### TRY IT
Repeat the entries that follow verbatim, without any of their pictures.
#### DATA FOR THE TASK
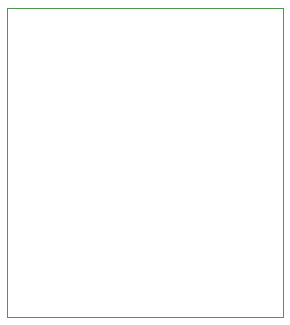
<source format=gbr>
G04 #@! TF.GenerationSoftware,KiCad,Pcbnew,(5.1.5)-3*
G04 #@! TF.CreationDate,2020-12-21T12:30:49+01:00*
G04 #@! TF.ProjectId,epimetheus_ina219,6570696d-6574-4686-9575-735f696e6132,rev?*
G04 #@! TF.SameCoordinates,Original*
G04 #@! TF.FileFunction,Profile,NP*
%FSLAX46Y46*%
G04 Gerber Fmt 4.6, Leading zero omitted, Abs format (unit mm)*
G04 Created by KiCad (PCBNEW (5.1.5)-3) date 2020-12-21 12:30:49*
%MOMM*%
%LPD*%
G04 APERTURE LIST*
%ADD10C,0.050000*%
G04 APERTURE END LIST*
D10*
X182880000Y-44704000D02*
X182880000Y-18542000D01*
X159512000Y-44704000D02*
X182880000Y-44704000D01*
X159512000Y-18542000D02*
X159512000Y-44704000D01*
X182880000Y-18542000D02*
X159512000Y-18542000D01*
M02*

</source>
########
### ANSWER SECTION
<source format=gbr>
G04 #@! TF.GenerationSoftware,KiCad,Pcbnew,(5.1.5)-3*
G04 #@! TF.CreationDate,2020-12-21T12:30:49+01:00*
G04 #@! TF.ProjectId,epimetheus_ina219,6570696d-6574-4686-9575-735f696e6132,rev?*
G04 #@! TF.SameCoordinates,Original*
G04 #@! TF.FileFunction,Profile,NP*
%FSLAX46Y46*%
G04 Gerber Fmt 4.6, Leading zero omitted, Abs format (unit mm)*
G04 Created by KiCad (PCBNEW (5.1.5)-3) date 2020-12-21 12:30:49*
%MOMM*%
%LPD*%
G04 APERTURE LIST*
%ADD10C,0.050000*%
G04 APERTURE END LIST*
D10*
X182880000Y-44704000D02*
X182880000Y-18542000D01*
X159512000Y-44704000D02*
X182880000Y-44704000D01*
X159512000Y-18542000D02*
X159512000Y-44704000D01*
X182880000Y-18542000D02*
X159512000Y-18542000D01*
M02*

</source>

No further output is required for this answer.